Darstellerisch ist Brownlee ein Ereignis. Er füllt den Raum nicht durch große Gesten, sondern durch Präsenz. Jede Bewegung wirkt gesetzt, jeder Blick kalkuliert. Er spielt Scarpia nicht als eindimensionalen Bösewicht, sondern als Machtmenschen, der genießt, plant und manipuliert. Der zweite Akt geriet durch ihn zum eigentlichen Kern des Abends: ein dichtes psychologisches Machtspiel, in dem Ironie, Sarkasmus, Verführung und Gewalt untrennbar ineinandergreifen. Selbst sein Tod war konsequent drastisch gestaltet. Das Husten, das Röcheln, der körperliche Verfall wirkten nicht effektgierig, sondern folgerichtig – als letztes Aufbäumen eines Mannes, der den Kontrollverlust nicht akzeptieren kann. Das Publikum reagierte mit stürmischem Jubel.

Chiara Isotton zeigte eine stimmlich sehr souveräne Tosca. Vor allem in den dramatischen Passagen überzeugte sie mit sicheren, mühelosen Höhen. Ihrer Stimme fehlt vielleicht die letzte große dramatische Wucht, dafür besitzt sie schöne Farben, besonders in den leisen Momenten. Darstellerisch bleibt sie eher einfache Frau als exaltierte Diva, was der Figur eine glaubwürdige Erdung verleiht.

Matteo Lippi sang einen Cavaradossi mit schöner Stimme und technischer Sicherheit, doch damit erschöpfte sich seine Leistung weitgehend. Was dieser Partie an Leidenschaft, innerer Spannung und gestalterischer Vielfalt eingeschrieben ist, blieb bei ihm weitgehend ungenutzt.
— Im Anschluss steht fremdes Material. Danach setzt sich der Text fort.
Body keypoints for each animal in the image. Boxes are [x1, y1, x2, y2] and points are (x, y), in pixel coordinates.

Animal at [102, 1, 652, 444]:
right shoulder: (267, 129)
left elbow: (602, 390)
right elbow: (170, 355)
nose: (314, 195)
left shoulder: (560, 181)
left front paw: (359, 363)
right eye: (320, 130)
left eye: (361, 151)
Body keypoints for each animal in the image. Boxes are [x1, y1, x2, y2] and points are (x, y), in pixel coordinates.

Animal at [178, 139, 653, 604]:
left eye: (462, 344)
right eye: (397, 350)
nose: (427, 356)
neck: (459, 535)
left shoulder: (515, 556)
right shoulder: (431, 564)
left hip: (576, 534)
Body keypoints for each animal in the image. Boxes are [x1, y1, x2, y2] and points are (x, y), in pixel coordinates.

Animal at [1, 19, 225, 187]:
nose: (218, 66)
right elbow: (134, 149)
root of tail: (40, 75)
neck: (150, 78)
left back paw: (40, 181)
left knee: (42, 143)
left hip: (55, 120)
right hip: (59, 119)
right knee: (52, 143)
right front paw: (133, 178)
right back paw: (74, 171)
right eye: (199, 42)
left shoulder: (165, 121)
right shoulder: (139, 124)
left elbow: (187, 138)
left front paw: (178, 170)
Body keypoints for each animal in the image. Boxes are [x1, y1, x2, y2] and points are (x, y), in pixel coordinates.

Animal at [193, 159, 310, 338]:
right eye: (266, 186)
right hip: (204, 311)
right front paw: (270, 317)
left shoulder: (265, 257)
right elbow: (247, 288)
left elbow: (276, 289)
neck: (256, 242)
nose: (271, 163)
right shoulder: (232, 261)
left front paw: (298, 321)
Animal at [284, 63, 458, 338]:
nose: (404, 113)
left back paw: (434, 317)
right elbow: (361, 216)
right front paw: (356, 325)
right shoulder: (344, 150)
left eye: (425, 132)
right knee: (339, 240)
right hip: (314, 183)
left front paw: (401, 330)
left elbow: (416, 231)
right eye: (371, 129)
Dynamisch bewegte er sich fast ausschließlich im Forte, ohne echte Abstufungen, ohne klangliche Farben, ohne Risiko. Der Vortrag wirkte dadurch monoton und spannungsarm. Auch darstellerisch blieb seine Figur erstaunlich blass. Wenige konventionelle Gesten ersetzten keine glaubwürdige innere Beteiligung. Politische Überzeugung, künstlerisches Feuer und persönliche Leidenschaft – all das, was Cavaradossi tragen müsste, blieb hier weitgehend unsichtbar.

In den Nebenrollen überzeugte Pete Thanapat als neuer Angelotti mit großer, kraftvoller Stimme. Franz Mayer gab einen routinierten Mesner, Peter Marsh (Spoletta) und Iain MacNeil (Sciarrone) erfüllten ihre Aufgaben präsent und zuverlässig.

Im Graben sorgte Takeshi Moriuchi für einen runden, geschlossenen Eindruck. Er wählte überwiegend getragene Tempi, ließ das Orchester sonor und mitreißend spielen und achtete stets aufmerksam auf die Sänger. Die Balance zwischen Bühne und Graben war vorbildlich.

Diese „Tosca“ machte erneut deutlich, wo die Grenzen von Kriegenburgs reduzierter Inszenierung liegen, die szenisch nicht in allen Momenten trägt. Doch an diesem Abend trat das in den Hintergrund. Mit Nicholas Brownlee hat die Oper Frankfurt endlich einen Scarpia, der dieser Produktion neues Leben einhaucht. Einen, der die Rolle nicht nur erfüllt, sondern ausleuchtet, zuspitzt und auf ein Niveau hebt, das man lange vermisst hat. Ein Scarpia, der Maßstäbe setzt und auch auf den größten Bühnen jederzeit seine internationale Klasse demonstrieren kann.